What is Surrealism in Art?

Surrealism is an artistic movement that has had a lasting impact on painting, sculpture, literature, photography, and film. Surrealists, influenced by the ideas of dreaming and the unconscious of Sigmund Freud, were claimed to be the breaking down of logic chains and expressed that idea in their art by making an illusion that was difficult to put into unimaginably improbable landscapes. Surrealism has never disappeared as a creative artistic principle.

 The emergence of Surrealism art:- 

Surrealism formally started with Dadaist writer André Breton’s 1924 Surrealist manifesto, but the movement originated as early as 1917, influenced by the paintings of Giorgio de Chirico, who captured street locations with a hallucinatory nature. Surrealism is founded on the belief in the superior truth in the benevolence of dreams and disinterest in the thinking of certain types of historically disregarded associations. Surrealism is a work designed to revolutionize the human being’s experience and ignore a realistic view of life that affirms its meaning. In the unforeseen, uncanny, disregarded, and unorthodox the poets and artists of this movement found wonder and strange beauty.

Features of Surrealistic art:-

1.Symbolic visions and dreamlike scenes

2.Unforeseen, illogical juggling

3.Strangely assemblies of everyday things

4. Automatism and a spirit of spontaneity. 

5.Distorted figures and biomorphic shapes

6. Personal iconography 

Types of surrealism

Two simple surrealisms existed: Abstract and Figurative.

Figurative:- Figurative surrealists produced recognizable representational art. Many of the figurative surrealists were profoundly influenced by Giorgio de Chirico, an Italian painter who founded the Metaphysical movement. Giorgio de Chirico, the figurative surrealist, used techniques of realism to render startling, hallucinatory scenes

Abstract:- Abstract surrealists wanted to break entirely free from convention. They explored new media and produced abstract, frequently unrecognizable, forms and symbols, consisting of undecided works.
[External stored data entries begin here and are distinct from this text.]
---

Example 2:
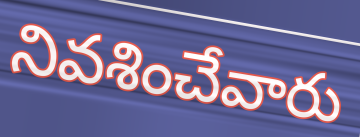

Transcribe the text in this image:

నివశించేవారు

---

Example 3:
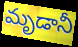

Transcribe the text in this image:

మృడానీ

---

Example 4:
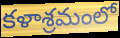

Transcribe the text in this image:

కళాశ్రమంలో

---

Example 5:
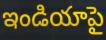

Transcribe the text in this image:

ఇండియాపై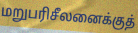
மறுபரிசீலனைக்குத்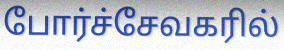
போர்ச்சேவகரில்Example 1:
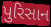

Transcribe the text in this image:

પુરિસાન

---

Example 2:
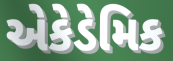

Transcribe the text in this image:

એકેડેમિક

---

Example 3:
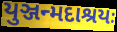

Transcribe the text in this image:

યુઞ્જન્મદાશ્રયઃ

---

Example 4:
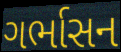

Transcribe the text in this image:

ગર્ભાસન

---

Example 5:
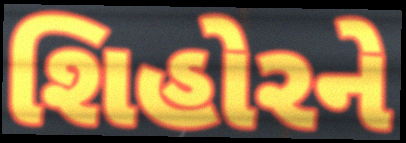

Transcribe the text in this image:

શિહોરને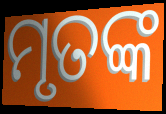
ମୃତଙ୍କ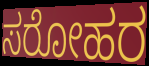
ಸರೋಹರ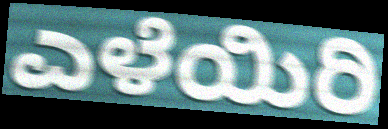
ಎಳೆಯಿರಿ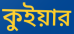
কুইয়ার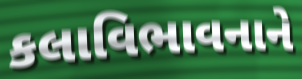
કલાવિભાવનાને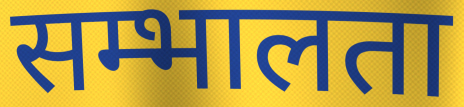
सम्भालता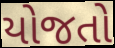
યોજતોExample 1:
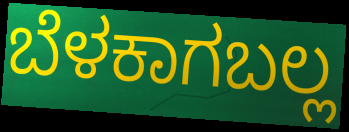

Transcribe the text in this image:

ಬೆಳಕಾಗಬಲ್ಲ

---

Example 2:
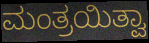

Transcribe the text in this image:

ಮಂತ್ರಯಿತ್ವಾ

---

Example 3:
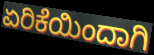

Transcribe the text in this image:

ಏರಿಕೆಯಿಂದಾಗಿ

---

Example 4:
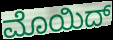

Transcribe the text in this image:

ಮೊಯಿದ್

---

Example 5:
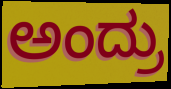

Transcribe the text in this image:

ಅಂದ್ರುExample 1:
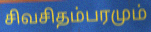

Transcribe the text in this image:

சிவசிதம்பரமும்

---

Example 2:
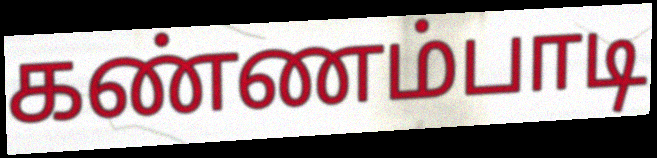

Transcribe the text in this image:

கண்ணம்பாடி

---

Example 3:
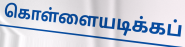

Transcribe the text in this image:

கொள்ளையடிக்கப்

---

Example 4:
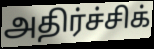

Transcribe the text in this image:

அதிர்ச்சிக்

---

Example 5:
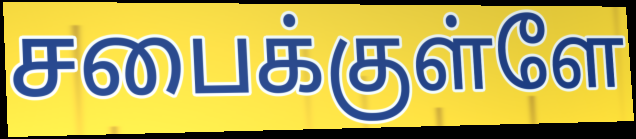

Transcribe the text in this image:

சபைக்குள்ளேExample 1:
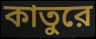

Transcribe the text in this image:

কাতুরে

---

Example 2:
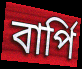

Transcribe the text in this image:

বার্পি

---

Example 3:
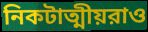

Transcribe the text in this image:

নিকটাত্মীয়রাও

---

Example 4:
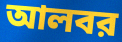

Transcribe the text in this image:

আলবর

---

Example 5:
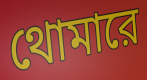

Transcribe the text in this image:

থোমারে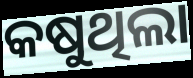
କଷୁଥିଲା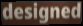
designed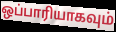
ஒப்பாரியாகவும்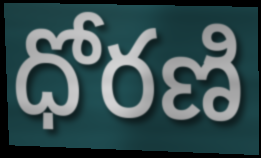
ధోరణి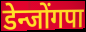
डेन्जोंगपा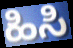
ಹಿಸಿ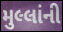
મુલ્લાંનીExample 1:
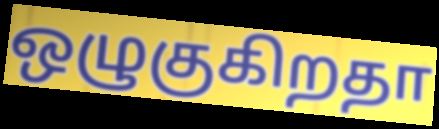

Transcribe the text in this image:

ஒழுகுகிறதா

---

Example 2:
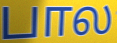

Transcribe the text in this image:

பால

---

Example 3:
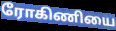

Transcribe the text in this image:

ரோகிணியை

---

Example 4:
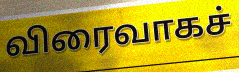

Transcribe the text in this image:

விரைவாகச்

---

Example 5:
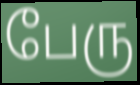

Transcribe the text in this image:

பேரு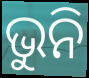
ଭୁନି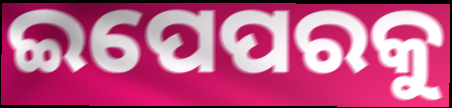
ଇପେପରକୁ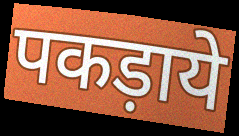
पकड़ाये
Surrealism exhibitions, both figurative and biomorphic, as well as works that may be identified as Dadaist in Europe between the 1920s and the 1930s.

The use of geometrics, as exemplified by Jean Arp, Andre Massón, Joan Miro, Yves Tanguy, Robert Matta, and others, for the emotionally stronger influence of natural organic forms actual or imagined, was evaded by Surrealist symbolism. The representational style of Surrealism (Verism) deployed true-life imagery in an impossible form or location. See for instance the work of Rene Magritte, Salvador Dali, and Paul Delvaux. Central to a number of surrealist artists was the technique of subconscious or automatic painting. 
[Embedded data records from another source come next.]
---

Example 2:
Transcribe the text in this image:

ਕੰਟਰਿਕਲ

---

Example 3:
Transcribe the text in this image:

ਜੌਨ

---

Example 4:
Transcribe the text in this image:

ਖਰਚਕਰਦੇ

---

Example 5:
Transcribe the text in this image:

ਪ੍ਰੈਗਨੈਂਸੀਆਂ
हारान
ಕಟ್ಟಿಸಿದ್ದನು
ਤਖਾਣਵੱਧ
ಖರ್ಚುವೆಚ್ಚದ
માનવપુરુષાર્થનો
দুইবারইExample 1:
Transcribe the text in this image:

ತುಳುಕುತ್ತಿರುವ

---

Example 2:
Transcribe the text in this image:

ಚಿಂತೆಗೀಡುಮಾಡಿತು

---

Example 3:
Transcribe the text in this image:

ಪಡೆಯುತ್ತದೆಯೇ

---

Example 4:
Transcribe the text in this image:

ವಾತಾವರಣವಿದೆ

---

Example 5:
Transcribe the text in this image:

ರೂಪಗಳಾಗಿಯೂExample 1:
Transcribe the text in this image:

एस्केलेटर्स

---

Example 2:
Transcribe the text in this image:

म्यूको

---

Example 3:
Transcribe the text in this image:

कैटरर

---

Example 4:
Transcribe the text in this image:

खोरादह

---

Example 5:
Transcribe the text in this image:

Famous surrealists painters:-

Joan Miro:- Painter, poet, artist, and sculptor Joan Miró (1893–1983) created shiny, biomorphic forms that seemed to bubble out of his imagination. In order to excite its imagination, Miró used automatic doodling and painting, but his art was carefully drawn. He was present with the surrealist party and many of his works reveal the movement's influence. The Miró constellations' "Woman and Birds'' sequence shows a personal iconography that is familiar and strange.
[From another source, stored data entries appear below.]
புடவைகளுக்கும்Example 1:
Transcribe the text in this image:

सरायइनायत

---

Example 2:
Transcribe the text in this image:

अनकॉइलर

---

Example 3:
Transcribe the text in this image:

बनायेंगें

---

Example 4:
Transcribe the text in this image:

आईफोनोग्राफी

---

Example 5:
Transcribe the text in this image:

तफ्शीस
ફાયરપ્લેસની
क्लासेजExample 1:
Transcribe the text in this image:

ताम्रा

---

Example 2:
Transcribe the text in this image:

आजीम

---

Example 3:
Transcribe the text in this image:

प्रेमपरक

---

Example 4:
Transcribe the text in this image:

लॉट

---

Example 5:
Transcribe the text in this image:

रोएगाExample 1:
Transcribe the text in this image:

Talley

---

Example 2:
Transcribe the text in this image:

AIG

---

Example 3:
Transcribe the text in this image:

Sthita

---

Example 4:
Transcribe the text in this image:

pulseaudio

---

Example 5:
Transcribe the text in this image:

Pablo Picasso:- The Spanish artist Pablo Picasso (1881–1973) had been praised as the ancestor of cubism as early as the start of the Surrealism movement. Picasso did not draw his Cubist paintings and sculptures from fantasies, and he barely skirted the edges of the surreal movement. His art nonetheless reflected the surrealist philosophy of spontaneity. Picasso had works replicated in LaRévolution Surréaliste and displayed with surrealist artists. His fascination with iconography and primitive forms contributed to a series of paintings that became increasingly surreal. "On the beach," for example, (1937) puts human figures in a dreamlike setting, blurred. Picasso also composed surreal poetry made up of blurred photographs.

Paul Klee: Paul Klee (1879-1940), a German-Swiss artist who hailed from the musical family, packed his paintings with a personal musical iconography and playful symbols. He's closely linked to Expressionism and Bauhaus. Yet surrealist proponents of the movement praised the mechanical diagram Klee used to produce uninhibited paintings such as Music at the fair.

Surrealism was focused on tapping into the unconscious mind to release creativity. Surrealism aimed to revolutionize the human experience, rejecting a rational vision of life in favor of one that asserted the value of the unconscious and dreams.